══ Given records
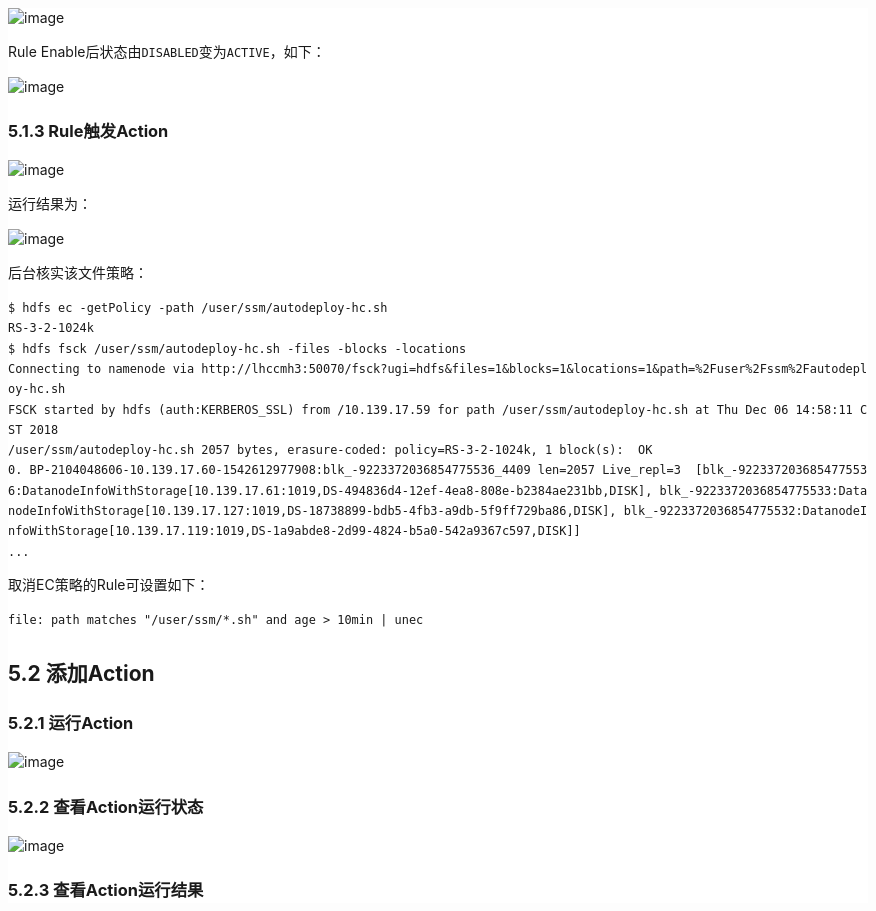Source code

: ![image](https://note.youdao.com/yws/api/personal/file/5F9AB289A70B4F14B91A79CD1C5FBB37?method=download&shareKey=b7a540a2a009adeaec755507e091c76e)

Rule Enable后状态由`DISABLED`变为`ACTIVE`，如下：

![image](https://note.youdao.com/yws/api/personal/file/137500F0E9B54EE9AC5367F72BBE7B17?method=download&shareKey=f10a66fba97818885f41c100fe344a9c)

### 5.1.3 Rule触发Action

![image](https://note.youdao.com/yws/api/personal/file/AAB2F8A254DE41659EE558F7815BEF9E?method=download&shareKey=0d68c60708cbf98ae7456b5b3aa81560)

运行结果为：

![image](https://note.youdao.com/yws/api/personal/file/6870BFED1E8346E9BCA31E40A87BEABD?method=download&shareKey=a7dceb885dced7f16809b735b29d67e5)

后台核实该文件策略：

```
$ hdfs ec -getPolicy -path /user/ssm/autodeploy-hc.sh
RS-3-2-1024k
$ hdfs fsck /user/ssm/autodeploy-hc.sh -files -blocks -locations
Connecting to namenode via http://lhccmh3:50070/fsck?ugi=hdfs&files=1&blocks=1&locations=1&path=%2Fuser%2Fssm%2Fautodeploy-hc.sh
FSCK started by hdfs (auth:KERBEROS_SSL) from /10.139.17.59 for path /user/ssm/autodeploy-hc.sh at Thu Dec 06 14:58:11 CST 2018
/user/ssm/autodeploy-hc.sh 2057 bytes, erasure-coded: policy=RS-3-2-1024k, 1 block(s):  OK
0. BP-2104048606-10.139.17.60-1542612977908:blk_-9223372036854775536_4409 len=2057 Live_repl=3  [blk_-9223372036854775536:DatanodeInfoWithStorage[10.139.17.61:1019,DS-494836d4-12ef-4ea8-808e-b2384ae231bb,DISK], blk_-9223372036854775533:DatanodeInfoWithStorage[10.139.17.127:1019,DS-18738899-bdb5-4fb3-a9db-5f9ff729ba86,DISK], blk_-9223372036854775532:DatanodeInfoWithStorage[10.139.17.119:1019,DS-1a9abde8-2d99-4824-b5a0-542a9367c597,DISK]]
...
```

取消EC策略的Rule可设置如下：

```
file: path matches "/user/ssm/*.sh" and age > 10min | unec
```


## 5.2 添加Action

### 5.2.1 运行Action

![image](https://note.youdao.com/yws/api/personal/file/19042C0298BE43BA9744E1113325C254?method=download&shareKey=8b1839954f378b304d7ccf42d07f77db)

### 5.2.2 查看Action运行状态

![image](https://note.youdao.com/yws/api/personal/file/4AC86119B24540B78851F90B67D5A7FA?method=download&shareKey=b1522ffa478fd2b5310e279ce7f12687)

### 5.2.3 查看Action运行结果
════
■ What to produce
Only a number is wanted here: the tally of lines in the entries that include the word "note".

■ Response to the exercise
6